While this may sound easy, it is not. Killing threads generally doesn’t release their resources cleanly (locks, memory, files, etc). This is essentially the rollback problem, to back out all the actions of a thread. Databases usually include rollback mechanisms, which can be quite complicated, and it is not always possible to roll back all the actions of a thread (consider a thread which outputs hard-copy printed pages).

As a general guideline, do not use functions like pthread cancel(), which kills a thread, unless you really know what you are doing.

12.1.3 Deadlock Prevention

While it is hard to resolve a deadlock which has been detected, fortunately it is fairly easy to prevent deadlocks from ever happening.

The key is that the conditions above for deadlock are all necessary. We just have to ensure that at least one condition cannot be true. We definitely cannot get rid of the problem of finite resources; that is something we have to live with. And in many cases it can be difficult to get rid of the conditions of hold-and-wait and lack of preemption.
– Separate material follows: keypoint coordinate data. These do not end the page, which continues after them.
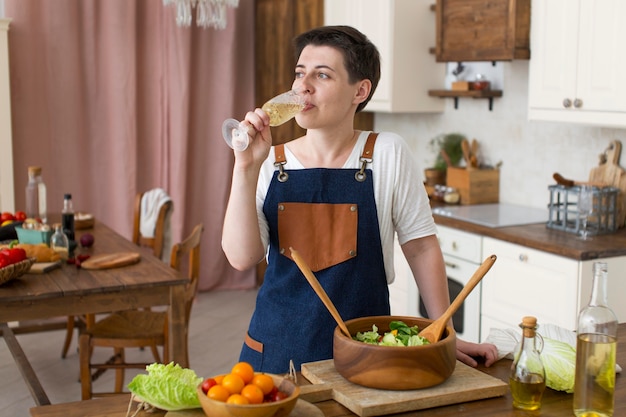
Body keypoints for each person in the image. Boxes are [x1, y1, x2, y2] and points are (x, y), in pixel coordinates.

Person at [222, 25, 497, 373]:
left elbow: (421, 246)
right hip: (276, 352)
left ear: (360, 90)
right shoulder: (268, 161)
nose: (302, 86)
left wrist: (443, 330)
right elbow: (241, 258)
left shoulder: (387, 152)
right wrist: (244, 168)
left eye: (322, 75)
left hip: (367, 351)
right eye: (299, 73)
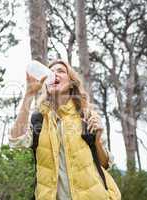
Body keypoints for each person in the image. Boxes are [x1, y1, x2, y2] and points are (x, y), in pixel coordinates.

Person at [9, 60, 121, 200]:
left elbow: (104, 164)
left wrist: (97, 141)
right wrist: (29, 94)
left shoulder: (86, 116)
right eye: (51, 71)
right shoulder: (39, 120)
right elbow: (16, 141)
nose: (54, 74)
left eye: (61, 71)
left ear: (72, 83)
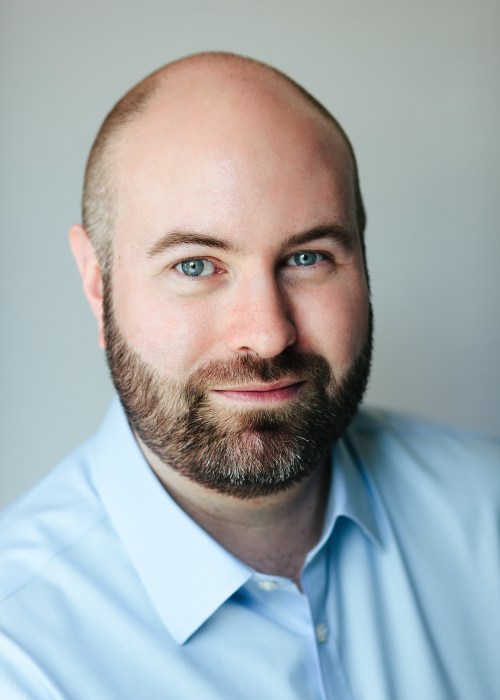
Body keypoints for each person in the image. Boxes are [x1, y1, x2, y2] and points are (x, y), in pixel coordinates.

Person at [0, 52, 499, 700]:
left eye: (308, 257)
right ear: (98, 287)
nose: (267, 334)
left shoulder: (487, 512)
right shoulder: (20, 656)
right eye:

But we can eliminate circular waiting. One standard way of doing this is to have a so-called canonical ordering of the locks. This means that the programmer must always acquire the locks in a specified order, such as first lock1, then lock2, then lock3, etc. By doing so, we will ensure a system whose thread/resource graph is cycle-free, and therefore the system will be deadlock-free.